A planned two-shot attacking sequence from the kitchen line: an initial rolling attack to the opponent's right shoulder area, followed by a prepared block/counter of the response. The combo uses early lateral movement and momentum to cover both the attack and the counter-punch.
Step 1 — Find the right ball: a wide but floated dink on your forehand side. Move early to load weight on your outside leg. Get paddle behind the contact point. Allow the ball to come slightly longer than normal, creating a pause that draws the opponent toward you, opening the middle. Step 2 — Push hard off the outside leg while dropping paddle under the ball. Stabilize wrist, use a gentle rolling motion (shoulder/elbow) to brush up. Aim point: the right shoulder of the player in front of you (the dead zone between backhand and forehand). Don't aim for the middle gap — aim for the body. Step 3 — Use your momentum toward the middle and your paddle's cross-body swing to present the backhand for the expected counter-punch. Good shoulder turn positions the backhand to block the most likely return angle.
Most players aim attacks at the opening in the middle of the court. Elites aim at the right shoulder of the player in front of them. The shoulder area forces a late transition from backhand to forehand — the opponent must open up the forehand face AND raise it high enough to hit down.

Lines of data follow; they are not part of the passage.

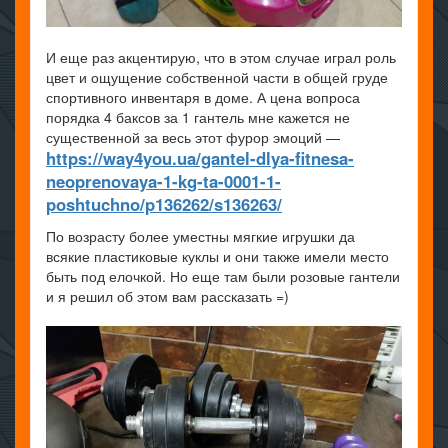
И еще раз акцентирую, что в этом случае играл роль
цвет и ощущение собственной части в общей груде
спортивного инвентаря в доме. А цена вопроса
порядка 4 баксов за 1 гантель мне кажется не
существенной за весь этот фурор эмоций —
https://way4you.ua/gantel-dlya-fitnesa-
neoprenovaya-1-kg-ta-0001-1-
poshtuchno/p136262/s136263/
По возрасту более уместны мягкие игрушки да
всякие пластиковые куклы и они также имели место
быть под елочкой. Но еще там были розовые гантели
и я решил об этом вам рассказать =)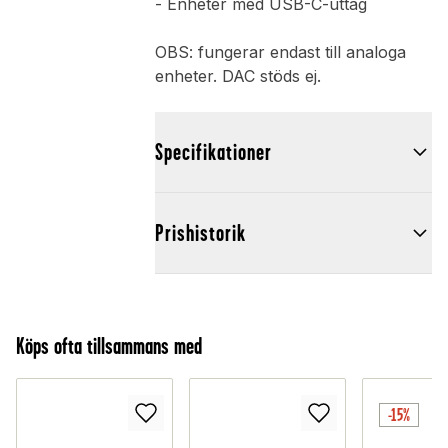
- Enheter med USB-C-uttag
OBS: fungerar endast till analoga
enheter. DAC stöds ej.
Specifikationer
Prishistorik
Köps ofta tillsammans med
-15%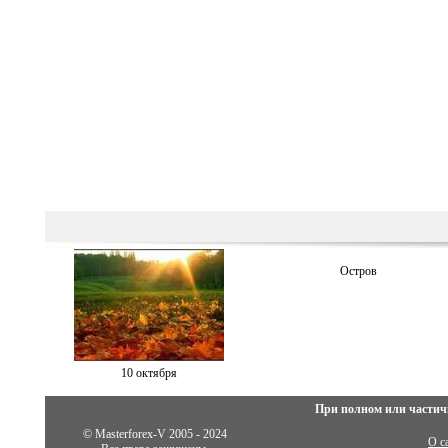
Остров
10 октября
При полном или частич
© Masterforex-V 2005 - 2024
О с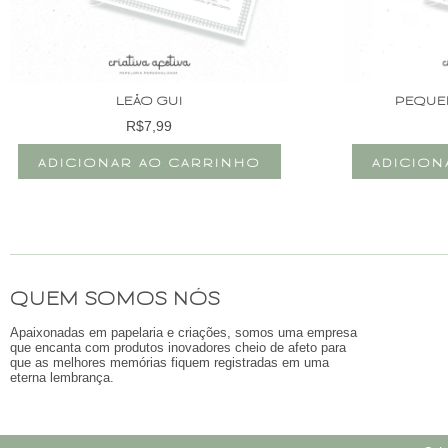
LEÃO GUI
PEQUE
R$
7,99
ADICIONAR AO CARRINHO
ADICION
QUEM SOMOS NÓS
Apaixonadas em papelaria e criações, somos uma empresa
que encanta com produtos inovadores cheio de afeto para
que as melhores memórias fiquem registradas em uma
eterna lembrança.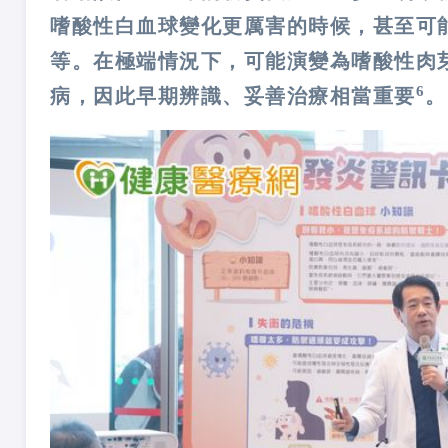
嗜酸性白血球變化更厲害的時候，甚至可
等。在極端情況下，可能演變為嗜酸性肉芽
6
病，因此早期辨識、妥善治療相當重要
。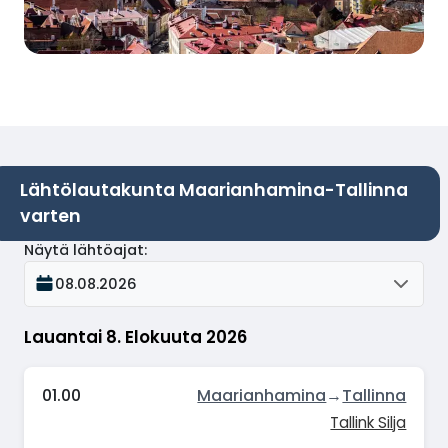
Lähtölautakunta Maarianhamina-Tallinna
varten
Näytä lähtöajat
:
08.08.2026
Lauantai 8. Elokuuta 2026
01.00
Maarianhamina
→
Tallinna
Tallink Silja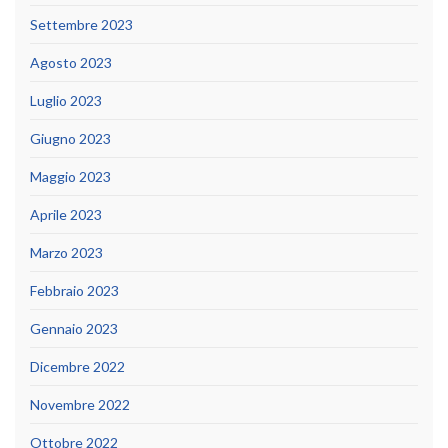
Settembre 2023
Agosto 2023
Luglio 2023
Giugno 2023
Maggio 2023
Aprile 2023
Marzo 2023
Febbraio 2023
Gennaio 2023
Dicembre 2022
Novembre 2022
Ottobre 2022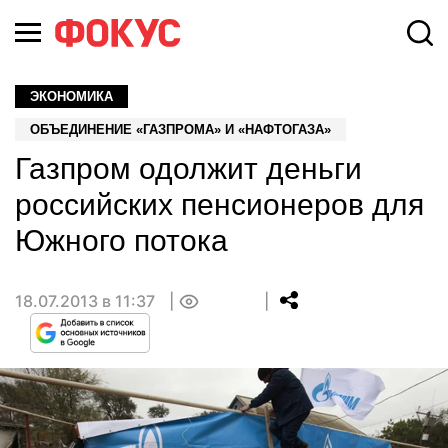
ЭКОНОМИКА
ОБЪЕДИНЕНИЕ «ГАЗПРОМА» И «НАФТОГАЗА»
Газпром одолжит деньги
российских пенсионеров для
Южного потока
18.07.2013 в 11:37
0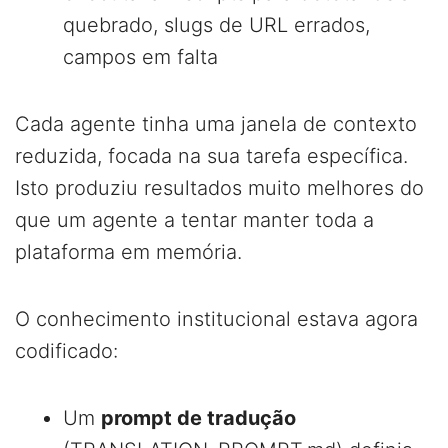
quebrado, slugs de URL errados,
campos em falta
Cada agente tinha uma janela de contexto
reduzida, focada na sua tarefa específica.
Isto produziu resultados muito melhores do
que um agente a tentar manter toda a
plataforma em memória.
O conhecimento institucional estava agora
codificado:
Um
prompt de tradução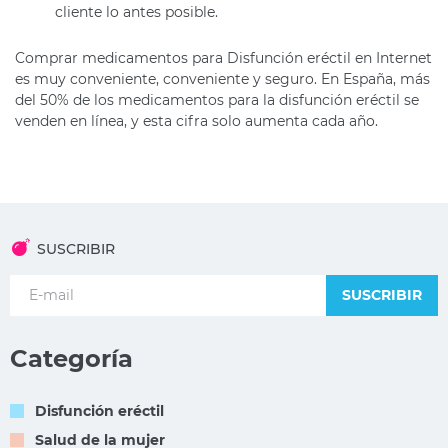
cliente lo antes posible.
Comprar medicamentos para Disfunción eréctil en Internet
es muy conveniente, conveniente y seguro. En España, más
del 50% de los medicamentos para la disfunción eréctil se
venden en línea, y esta cifra solo aumenta cada año.
SUSCRIBIR
SUSCRIBIR
Categoría
Disfunción eréctil
Salud de la mujer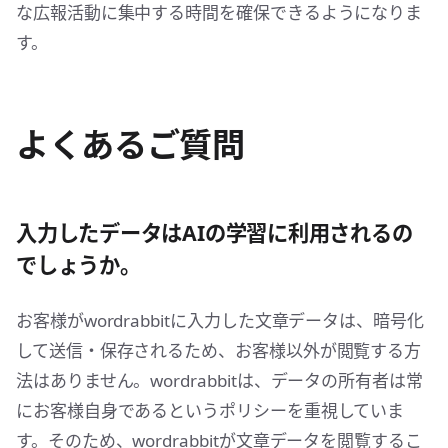
な広報活動に集中する時間を確保できるようになりま
す。
よくあるご質問
入力したデータはAIの学習に利用されるの
でしょうか。
お客様がwordrabbitに入力した文章データは、暗号化
して送信・保存されるため、お客様以外が閲覧する方
法はありません。wordrabbitは、データの所有者は常
にお客様自身であるというポリシーを重視していま
す。そのため、wordrabbitが文章データを閲覧するこ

This produces a late contact with an open face, giving you exactly what you want: a high backhand to put away.
Ben Johns on fourth ball attacks: you don't change your swing path to hit different directions. You change WHERE you contact the ball relative to your body. Contact further BACK relative to your body = ball goes down the line. Contact further FORWARD = ball goes crosscourt. Same swing, different result. "If I'm contacting near here, I can clearly see with my left side generally where you're at." This reduces shot direction from a complex swing-path problem to a simple positioning/footwork problem.
Navratil: despite Morgan Evans' rule that you should never attack crosscourt (more reaction time, partner gets hit by counter), crosscourt attacks are increasingly common at the pro level. Why? If hit WELL, the opponent is late and the counter comes back to YOU, not your partner. The full crosscourt speedup and the heavy crosscourt roll are both becoming standard pro weapons. The key: hit it well or don't hit it. A bad crosscourt attack is devastating; a good one is devastating to the opponent.
Navratil maps out WHERE the counter will go for EVERY attack spot based on contact point and timing. Attack right shoulder → late contact → comes back to you. Attack body → timing determines direction (late = crosscourt, early = middle). Through the middle → diagonal player funnels back toward you. Nobody hits outright winners anymore — you choose your attack spot based on where you WANT the counter to go, then you're already there.
Morgan Evans on the 2-shot combo: "Something hit too fast will not give you enough time to cover the likely placement of the counterattack." The first attack's PURPOSE isn't to win — it's to create a predictable counter that you're already positioned for. Hitting it too hard compresses YOUR time to get into position for shot 2. The optimal first attack is ACCURATE (right shoulder), not FAST. Speed serves the opponent by rushing the point past the setup phase.